Since moving to Hong Kong, Sharyn Wortman has found herself in a deeper discourse about cultural identity and the effects of Colonialism. Her work has been included in recent group shows, at ACO - ‘Moot Point’, Pao Galleries - ‘Twenty/Twenty’ and the Goethe Institute for ‘The Hong Kong Human Rights Arts Prize’.
With a previous career in advertising, she believes that powerful creative work comes from a strong concept. “Everything I do has to be conceptually sound. The starting point is the idea, the medium follows.” This methodology informs her practice as a fine artist.

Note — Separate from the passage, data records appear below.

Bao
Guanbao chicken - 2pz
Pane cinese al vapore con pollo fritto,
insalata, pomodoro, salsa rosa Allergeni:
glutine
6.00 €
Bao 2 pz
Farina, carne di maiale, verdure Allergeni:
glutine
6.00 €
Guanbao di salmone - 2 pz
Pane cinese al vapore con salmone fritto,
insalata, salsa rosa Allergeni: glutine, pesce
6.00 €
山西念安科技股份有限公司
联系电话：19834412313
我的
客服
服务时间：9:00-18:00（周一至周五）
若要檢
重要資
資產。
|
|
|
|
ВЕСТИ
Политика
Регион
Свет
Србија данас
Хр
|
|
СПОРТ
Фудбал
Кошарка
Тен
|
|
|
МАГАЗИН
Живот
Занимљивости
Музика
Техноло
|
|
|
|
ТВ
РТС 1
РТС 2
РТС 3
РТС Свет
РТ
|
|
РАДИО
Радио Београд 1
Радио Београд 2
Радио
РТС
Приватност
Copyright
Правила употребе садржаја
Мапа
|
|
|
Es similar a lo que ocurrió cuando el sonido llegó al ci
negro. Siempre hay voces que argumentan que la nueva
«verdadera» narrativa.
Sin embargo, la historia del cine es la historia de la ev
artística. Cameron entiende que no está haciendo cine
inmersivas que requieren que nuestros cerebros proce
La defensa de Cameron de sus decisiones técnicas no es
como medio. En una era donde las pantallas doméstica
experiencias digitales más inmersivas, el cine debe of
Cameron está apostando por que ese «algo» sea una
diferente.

Sharyn Wortman was born in 1970 in Melbourne where she completed her BA (Hons) Degree in Visual Communication at Melbourne University. She moved to London where she was nominated in The Observer as one of The Future 500 Rising Stars in 2009. In 2010 she was made a fellow of the Royal Society of the Arts in London. In 2016 she was shortlisted for the V&A Museum ‘Inspired By’ competition for her entry "Hong Cong." Sharyn Wortman has recently completed a Fine Art Degree, at Hong Kong Art School in conjunction with RMIT Melbourne.
Twenty/Twenty - Pao Galleries, Hong Kong Arts Centre, Hong Kong
Hong Kong Human Rights Art Prize, Goethe Institute, Hong Kong
MOOT Point, ACO Gallery, Hong Kong
Global Drawing Studio (curated by Greg Creek), RMIT University, Melbourne (2018),
Beyond One Kilo Unit Gallery JCCAC Hong Kong (2018)
Museum for Lost Public Notices - George Paton Gallery, Melbourne University (2017)
V&A Inspired By, Morley Gallery London (2016)
Mr Jerry Kwan Memorial Scholarship
Shortlisted for the Hong Kong Human Rights Arts Prize
Hart Haus Social Studio Grant
RMIT University Vice Chancellor’s List for Academic Excellence in 2019
Shortlisted for the V&A Museum ‘Inspired By’ competition, Morley Gallery, London (2016)
Awarded a fellowship of the Royal Society of the Arts in London. (2010)
Named by The Observer as one of The Future 500 Rising Stars (2009)
"Artworks can communicate a message just as an advertising poster can help us make sustainable choices. But this is very one dimensional. It gets interesting when materiality is taken into account. What is the work made from, why has the artist chosen to use these materials, and with what have they been juxtaposed to create a multilayered form of communication? This becomes more emotive and makes compelling work that’s more difficult to ignore."
"Hiding in Plain Sight"
Plastic, once lauded as a manufacturing miracle for its strength and inability to breakdown has become a sinister material in our environmentally conscious world. Even as a by-product of a recycling process, it’s difficult to accept as a raw material in conscientious art making.
Hiding in Plain Sight is a series of sculptures that reference the Dazzle paint schemes created by Norman Wilkinson to camouflage British ships in World War I. When placed on top of each other, the plastic tiles create dazzling stripes that echo the abstract patterns, once used to thwart German U boat captains by making the ships hard to pinpoint. By arranging the forms in different ways, the 3D shapes make a collection of objects that sit together as a fleet of abstract forms. The original material becomes obscured, hard to pinpoint and thus camouflaged.
"Hiding in Plain Sight"
Recycled Plastic and Bronze
Oil on Linen
150 x 150cm
Mankind is entering a new age. Borders are being redrawn, new invitations extended, others rescinded. Globally we are experiencing a new dawn and the shift is palpable. This kind knowing is normally only afforded to us by the rear view of history. This time however, we are more than aware.
Waterloo Dawn, a semi abstract, landscape painting was informed by many early morning ferry rides on the River Thames. The sky and river are blood red; the sun, rising. The lights on the bridge are yet to be extinguished from the previous evening. The details of Waterloo Bridge are coming into focus, forms that are yet to fully emerge, are still recognisable in scale and shape. Sinister shadows dissolve with the intrusion of the light associated with the new day.